-- RECORD EXCERPTS follows --
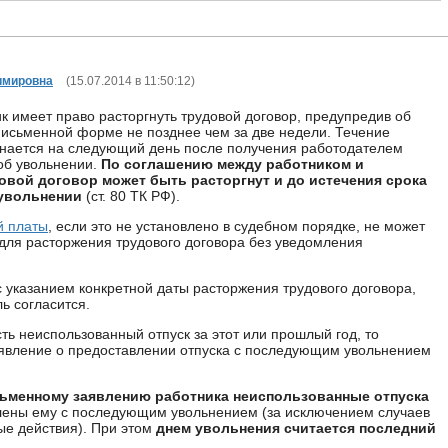
имировна
(
15.07.2014 в 11:50:12
)
к имеет право расторгнуть трудовой договор, предупредив об
письменной форме не позднее чем за две недели. Течение
инается на следующий день после получения работодателем
об увольнении.
По соглашению между работником и
овой договор может быть расторгнут и до истечения срока
увольнении
(ст. 80 ТК РФ).
й платы
, если это не установлено в судебном порядке, не может
для расторжения трудового договора без уведомления
 указанием конкретной даты расторжения трудового договора,
ь согласится.
ть неиспользованный отпуск за этот или прошлый год, то
явление о предоставлении отпуска с последующим увольнением
ьменному заявлению работника неиспользованные отпуска
лены ему с последующим увольнением (за исключением случаев
ые действия). При этом
днем увольнения считается последний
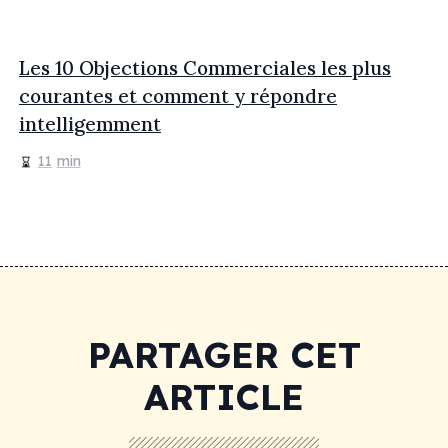
Les 10 Objections Commerciales les plus
courantes et comment y répondre
intelligemment
11
min
PARTAGER CET
ARTICLE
-- RECORD EXCERPTS concluded --
WORK TASK -> Can you reproduce all of the lines above character for character, without including the pictures in your answer?

ANSWER TO THE EXERCISE ->
имировна
(
15.07.2014 в 11:50:12
)
к имеет право расторгнуть трудовой договор, предупредив об
письменной форме не позднее чем за две недели. Течение
инается на следующий день после получения работодателем
об увольнении.
По соглашению между работником и
овой договор может быть расторгнут и до истечения срока
увольнении
(ст. 80 ТК РФ).
й платы
, если это не установлено в судебном порядке, не может
для расторжения трудового договора без уведомления
 указанием конкретной даты расторжения трудового договора,
ь согласится.
ть неиспользованный отпуск за этот или прошлый год, то
явление о предоставлении отпуска с последующим увольнением
ьменному заявлению работника неиспользованные отпуска
лены ему с последующим увольнением (за исключением случаев
ые действия). При этом
днем увольнения считается последний
Les 10 Objections Commerciales les plus
courantes et comment y répondre
intelligemment
11
min
PARTAGER CET
ARTICLE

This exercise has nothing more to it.